Juri Apresjan
2006
A Syntactically and Semantically Tagged Corpus of Russian: State of the Art and Prospects
Juri Apresjan
|
Igor Boguslavsky
|
Boris Iomdin
|
Leonid Iomdin
|
Andrei Sannikov
|
Victor Sizov
Proceedings of the Fifth International Conference on Language Resources and Evaluation (LREC’06)
We describe a project aimed at creating a deeply annotated corpus of Russian texts. The annotation consists of comprehensive morphological marking, syntactic tagging in the form of a complete dependency tree, and semantic tagging within a restricted semantic dictionary. Syntactic tagging is using about 80 dependency relations. The syntactically annotated corpus counts more than 28,000 sentences and makes an autonomous part of the Russian National Corpus (www.ruscorpora.ru).
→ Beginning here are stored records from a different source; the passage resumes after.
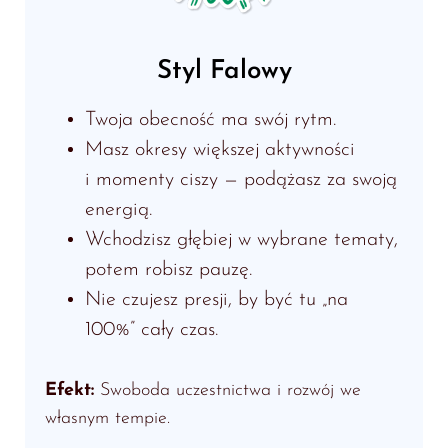
Styl Falowy
Twoja obecność ma swój rytm.
Masz okresy większej aktywności
i momenty ciszy — podążasz za swoją
energią.
Wchodzisz głębiej w wybrane tematy,
potem robisz pauzę.
Nie czujesz presji, by być tu „na
100%” cały czas.
Efekt:
Swoboda uczestnictwa i rozwój we
własnym tempie.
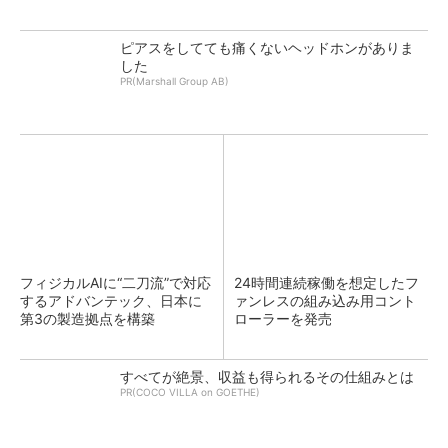
ピアスをしてても痛くないヘッドホンがありま
した
PR(Marshall Group AB)
フィジカルAIに“二刀流”で対応
24時間連続稼働を想定したフ
するアドバンテック、日本に
ァンレスの組み込み用コント
第3の製造拠点を構築
ローラーを発売
すべてが絶景、収益も得られるその仕組みとは
PR(COCO VILLA on GOETHE)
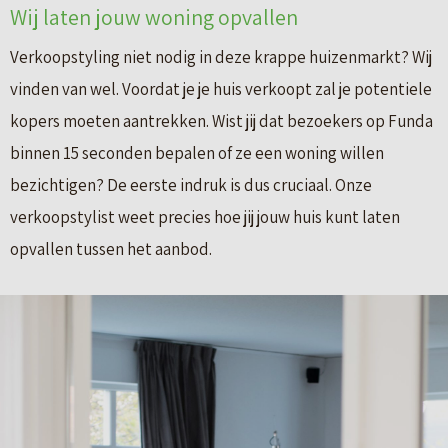
Wij laten jouw woning opvallen
Verkoopstyling niet nodig in deze krappe huizenmarkt? Wij
vinden van wel. Voordat je je huis verkoopt zal je potentiele
kopers moeten aantrekken. Wist jij dat bezoekers op Funda
binnen 15 seconden bepalen of ze een woning willen
bezichtigen? De eerste indruk is dus cruciaal. Onze
verkoopstylist weet precies hoe jij jouw huis kunt laten
opvallen tussen het aanbod.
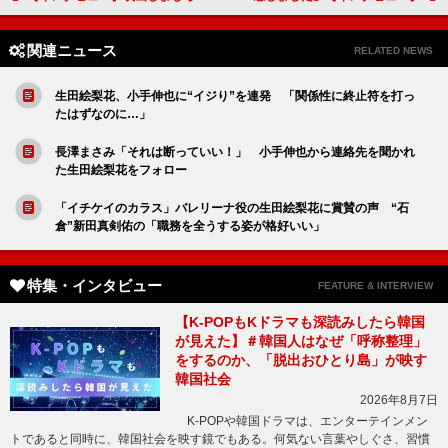
関連ニュース
RELATED NEWS
生田絵梨花、小手伸也に“イジり”を連発 「関係性に終止符を打っ
たはずなのに…」
長澤まさみ「それは断っていい！」 小手伸也から連絡先を聞かれ
た生田絵梨花をフォロー
「イチケイのカラス」バレリーナ役の生田絵梨花に賞賛の声 “石
倉”新田真剣佑の「職務を全うする姿が格好いい」
特集・インタビュー
FEATURE & INTERVIEW
【K-POPもKドラマも深読みしたら韓国
が見えた】＃韓国人はなぜ「呼称整理」
をするのか、「脱出おひとり島」が映す
韓国社会
2026年8月7日
K-POPや韓国ドラマは、エンターテインメン
トであると同時に、韓国社会を映す鏡でもある。何気ない言葉やしぐさ、習慣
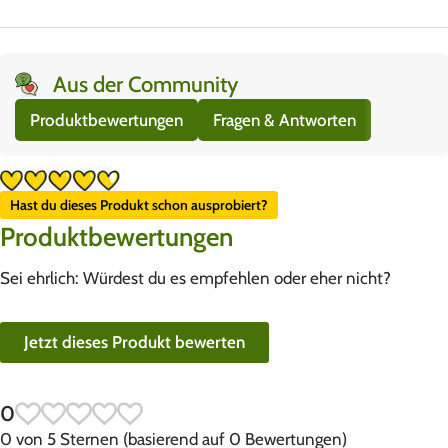
Aus der Community
Produktbewertungen
Fragen & Antworten
Hast du dieses Produkt schon ausprobiert?
Produktbewertungen
Sei ehrlich: Würdest du es empfehlen oder eher nicht?
Jetzt dieses Produkt bewerten
0
0 von 5 Sternen (basierend auf 0 Bewertungen)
Semantic tagging is based on an inventory of semantic features (descriptors) and a dictionary comprising about 3,000 entries, with a set of tags assigned to each lexeme and its argument slots. The set of descriptors assigned to words has been designed in such a way as to construct a linguistically relevant classification for the whole Russian vocabulary. This classification serves for discovering laws according to which the elements of various lexical and semantic classes interact in the texts. The inventory of semantic descriptors consists of two parts, object descriptors (about 90 items in total) and predicate descriptors (about a hundred). A set of semantic roles is thoroughly elaborated and contains about 50 roles.